The salts of quinina are distinguished by their strong taste of Peruvian bark, and if crystallized, by their pearly lustre. Most of them are soluble in water, and some also in ether and alcohol. The soluble salts are precipitated by the oxalic, gallic, and tartaric acids, and by the salts of these acids. Infusion of nutgalls also precipitates them.

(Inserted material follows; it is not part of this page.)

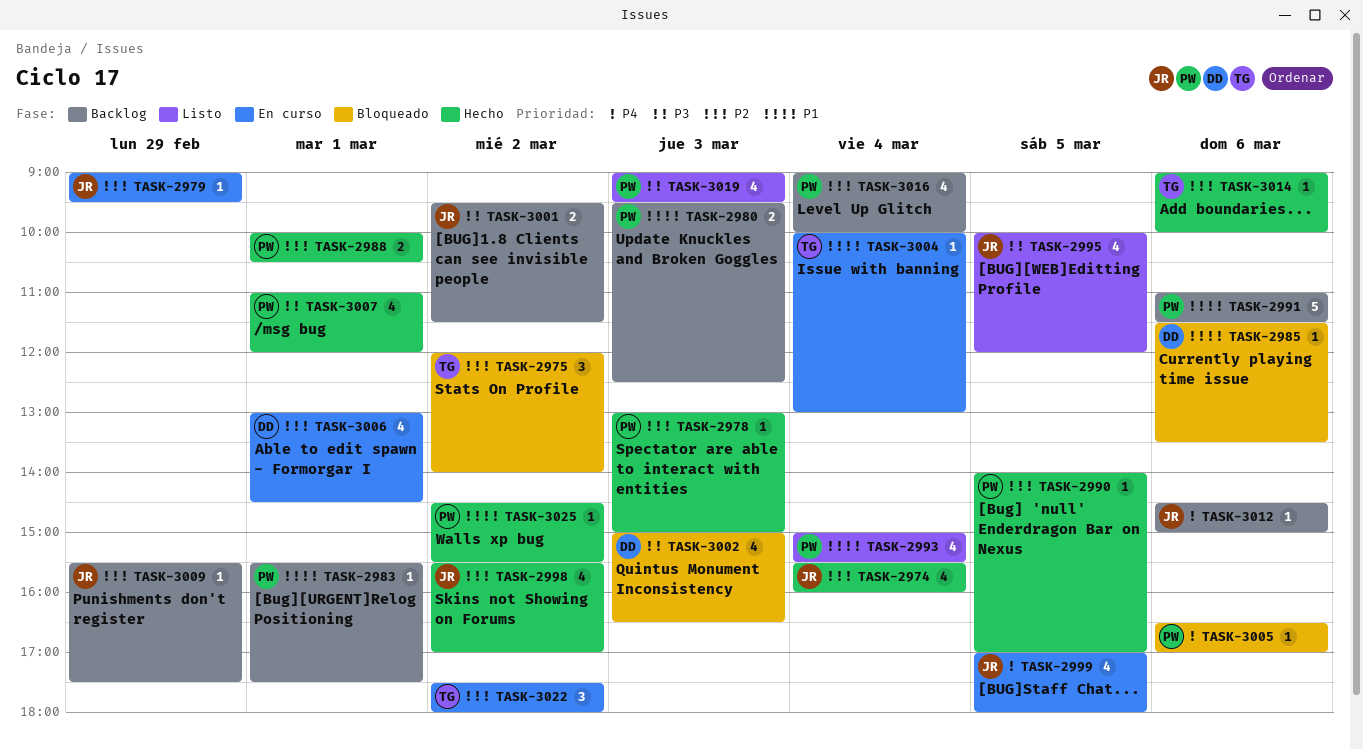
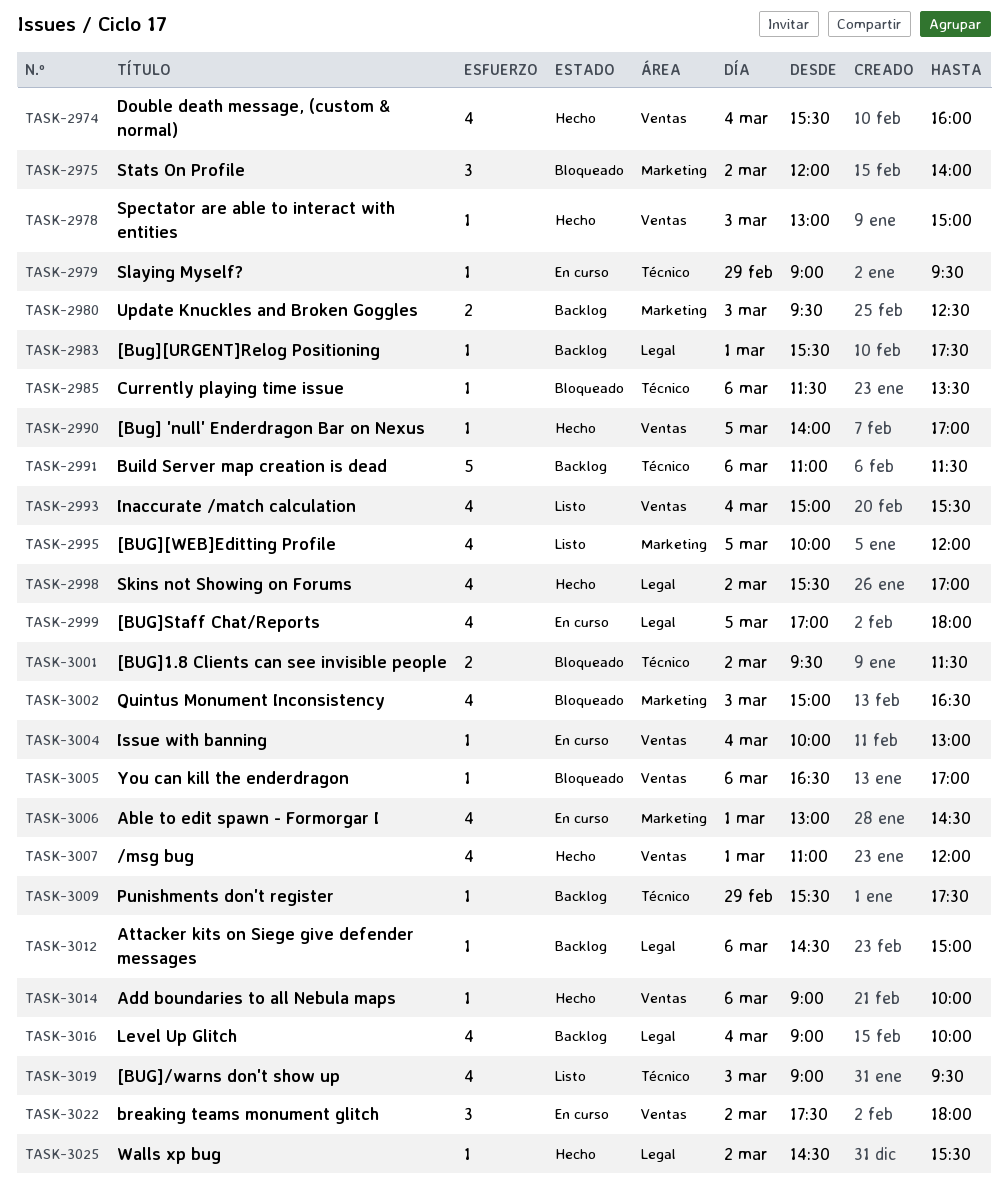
TASK-2988: present -> none
TASK-3001, status: Backlog -> Bloqueado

The sulphate of quinina is the only object of manufacturing operations. Upon the brownish viscid mass obtained in any of the above processes for obtaining quinina, pour very dilute sulphuric acid, in sufficient quantity to produce saturation. The solution must be then treated with animal charcoal, filtered, evaporated, allowed to cool, when it deposits crystals. 1000 parts of bark afford, upon an average, 12 parts of sulphate. The sulphate of cinchonina, which is formed at the same time, remains dissolved in the mother-waters.

The neutral sulphate of quinina occurs in small transparent right prismatic needles. By spontaneous evaporation of their solution, larger crystals may be procured. They contain 2423 per cent. of water; and, therefore, melt when exposed to heat. They dissolve in 11 parts of water at ordinary temperatures; are much more soluble in hot spirit of wine, somewhat dilute, than in cold; and are nearly insoluble in anhydrous alcohol. If they be well dried, they possess the property of becoming luminous when heated a little above the boiling point of water, especially when they are rubbed. The sulphate is, in this case, charged with vitreous electricity.

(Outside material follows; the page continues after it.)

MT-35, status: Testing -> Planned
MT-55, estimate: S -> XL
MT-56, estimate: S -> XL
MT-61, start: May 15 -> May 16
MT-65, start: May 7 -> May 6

There is a sub-sulphate, but it is applied to no use. The effloresced sulphate, called by some bisulphate, is preferred for medical practice. The extensive sale and high price of sulphate of quinina, have given rise to many modes of adulteration. It has been mixed with boracic acid, margaric acid, sugar, sugar of manna, gypsum, &c. By incinerating a little of the salt upon a slip of platina, the boracic acid and gypsum remain, while the quinine is dissipated; sugar and margaric acid exhale their peculiar smoke and smell; or they may be dissolved out by a few drops of water. Cinchonina may be detected by adding ammonia to the solution, and treating the precipitate with ether, which leaves that vegeto-alkali.

QUINTESSENCE. The alchemists understood by this term, now no longer in scientific use, the solution in alcohol of the principles which this menstruum can extract from aromatic plants or flowers, by digestion, during some days, in the sun, a stove, or upon a sand-bath slightly warmed. A quintessence, therefore, corresponds to the alcoholic tincture or essence (not essential oil) of the present day. See [Perfumery].


[R.]

RAISINS, are grapes allowed to ripen and dry upon the vine. The best come from the south of Europe, as from Roquevaire in Provence, Calabria, Spain, and Portugal. Fine raisins are also imported from Smyrna, Damascus, and Egypt. Sweet fleshy grapes are selected for maturing into raisins, and such as grow upon the sunny slopes of hills sheltered from the north winds. The bunches are pruned, and the vine is stripped of its leaves, when the fruit has become ripe; the sun then beaming full upon the grapes, completes their saccharification, and expels the superfluous water. The raisins are plucked, cleansed, and dipped for a few seconds in a boiling lye of wood ashes and quicklime, at 12 or 13 degrees of Baumé’s areometer. The wrinkled fruit is lastly drained, dried, and exposed in the sun upon hurdles of basket-work during 14 or 15 days.

The finest raisins are those of the sun, so called; being the plumpest bunches, which are left to ripen fully upon the vine, after their stalks have been half cut through.

The amount of raisins imported for home consumption was, in the year 1836, 156,495 cwts.; in 1837, 152,635 cwts.